At the workshop, Dr F Lalnunmawia, an assistant professor at Mizoram University’s Department of Forestry, said that rodent outbreaks similar to the one that occurred in Bago and Daik U are recorded at roughly 48-year intervals in Mizoram: 1815, 1863, 1911 and 1958. This corresponds with the flowering of local bamboo plants.
Using this data, he said the university was able to accurately predict a population boom in 2007.
“It is a common belief that the bamboo flowering gives a big boost to the rat population, though a proper scientific explanation is meagre,” Dr Lalnunmawia said in his presentation.
In 2007, torrents of rats affected both Mizoram and Paletwa township in Chin State. Paletwa township and neighbouring Kyauktaw township in Rakhine State experienced further rodent outbreaks in 2009.
Daw Nyo Me Htwe, a rodent ecology doctorate student at the International Rice Research Institute, studied the impact of the Paletwa outbreak.
In an article by Filipino author Trina Leah Mendoza on the IRRI website, Daw Nyo Me Htwe said the rats in the Platwa incidents were of the Rattus rattus species and that the outbreak began two months after the bamboo flowered in 2007.
Scientists have two theories as to why bamboo flowering could lead to plagues of rats.
The first suggests that the bamboo seeds “supercharge” the reproductive capacity of rats.
“It is … claimed that the bamboo seeds, which are favourites of the rodents, increase their fertility to such an extent that the number of their litter jumps from the normal 6-8 to 12-18,” Dr Lalnunmawia said.
But he added that a chemical analysis of bamboo seeds showed that their nutrient content was not particularly different from other food sources, such as rice, wheat and millet.
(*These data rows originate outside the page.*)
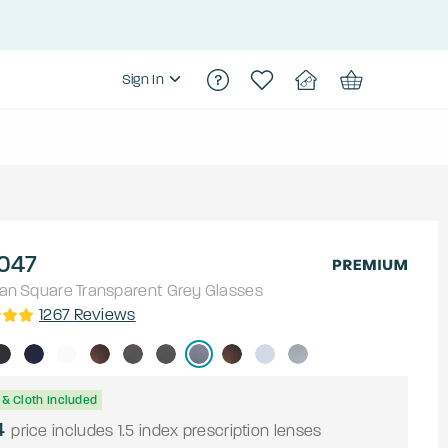
Sign In
047
an
Square
Transparent Grey
Glasses
1267
Reviews
& Cloth Included
4
price includes 1.5 index prescription lenses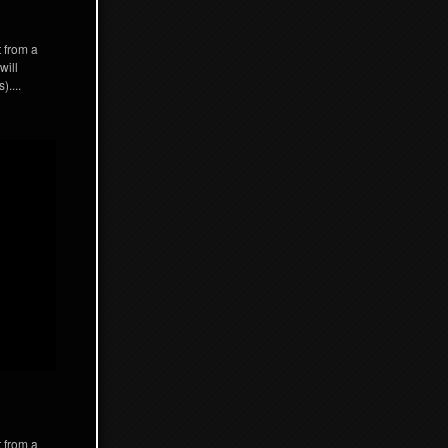
t from a
will
)....
t from a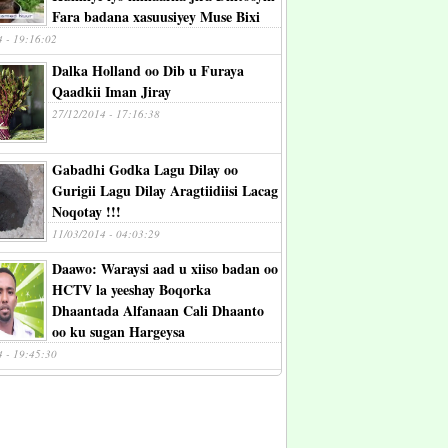
Fara badana xasuusiyey Muse Bixi
4 - 19:16:02
Dalka Holland oo Dib u Furaya
Qaadkii Iman Jiray
27/12/2014 - 17:16:38
Gabadhi Godka Lagu Dilay oo
Gurigii Lagu Dilay Aragtiidiisi Lacag
Noqotay !!!
11/03/2014 - 04:03:29
Daawo: Waraysi aad u xiiso badan oo
HCTV la yeeshay Boqorka
Dhaantada Alfanaan Cali Dhaanto
oo ku sugan Hargeysa
4 - 19:45:30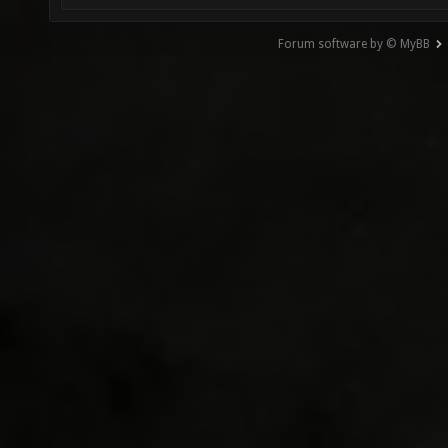
Forum software by © MyBB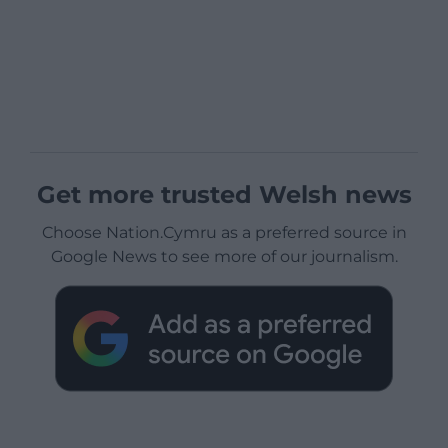
Get more trusted Welsh news
Choose Nation.Cymru as a preferred source in
Google News to see more of our journalism.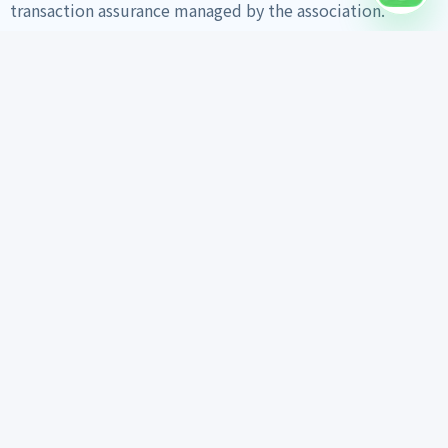
transaction assurance managed by the association.
Home
Vehicle Search
Export Info
Trust Materials
Export Guide
Daily Work Feed
Inspection Report
Customer Reviews
FAQ
About Us
Contact on WhatsApp
Vehicle search links
Encar
KB ChaChaCha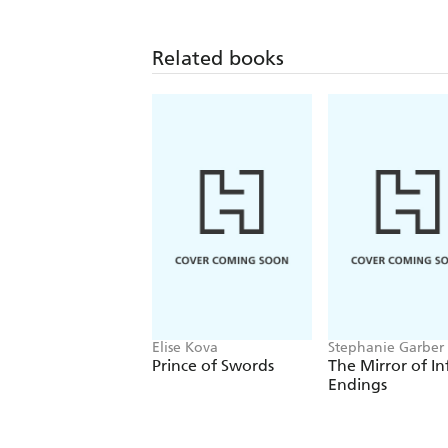
Related books
Elise Kova
Stephanie Garber
Prince of Swords
The Mirror of In
Endings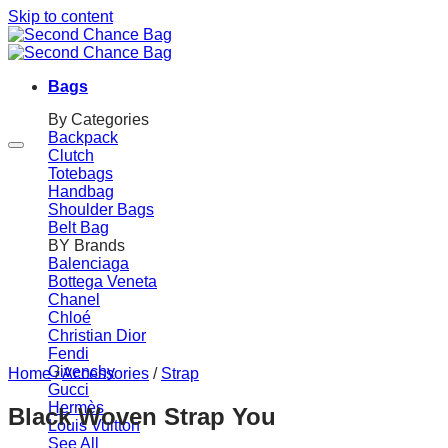
Skip to content
Bags
By Categories
Backpack
Clutch
Totebags
Handbag
Shoulder Bags
Belt Bag
BY Brands
Balenciaga
Bottega Veneta
Chanel
Chloé
Christian Dior
Fendi
Givenchy
Home
/
Accessories
/
Strap
Gucci
Hermès
Black Woven Strap You
Louis Vuitton
See All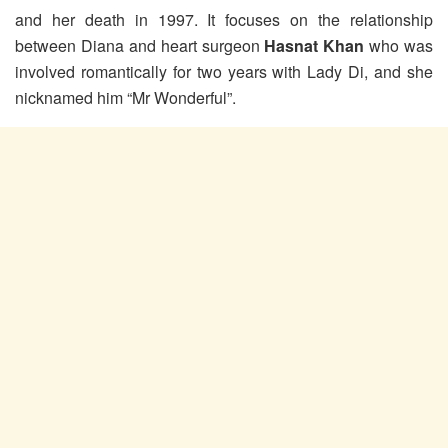
and her death in 1997. It focuses on the relationship
between Diana and heart surgeon
Hasnat Khan
who was
involved romantically for two years with Lady Di, and she
nicknamed him “Mr Wonderful”.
Instead, Dr Lalnunmawia proposes that the abundance of food caused by the flowering eliminates the need for rodents to devour their offspring, resulting in an explosion in the rat population.
“In normal times, the bamboo forest has very little food for rats to eat, so mother black rats reproduce infrequently,” he said.
“If food is especially short, rats are more aggressive and conveniently eat their young. … The bamboo fruit that appears every 48 years radically changes that equilibrium with the result that cannibalism disappears and rat reproduction kicks into overdrive. Over several months of bamboo fruiting, a single well-fed female can start a cycle resulting in nearly 200 offspring.”
The lifespan of rats found in these forests is about two years, and they can reproduce from six weeks of age. Since bamboo flowering can last for six months, massive generations of rats can arise.
But as the seeds are consumed and the rats face overpopulation, they migrate to areas of human settlement in search of food.